- EXERCISE AIM:
Every entry should be transcribed word for word, so that nothing is missing.

Records from a data collection
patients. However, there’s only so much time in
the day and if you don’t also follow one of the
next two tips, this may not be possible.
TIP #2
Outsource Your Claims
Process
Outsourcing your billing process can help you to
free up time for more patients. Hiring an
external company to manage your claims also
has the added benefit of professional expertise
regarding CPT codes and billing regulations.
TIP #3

- TASK RESPONSE:
patients. However, there’s only so much time in
the day and if you don’t also follow one of the
next two tips, this may not be possible.
TIP #2
Outsource Your Claims
Process
Outsourcing your billing process can help you to
free up time for more patients. Hiring an
external company to manage your claims also
has the added benefit of professional expertise
regarding CPT codes and billing regulations.
TIP #3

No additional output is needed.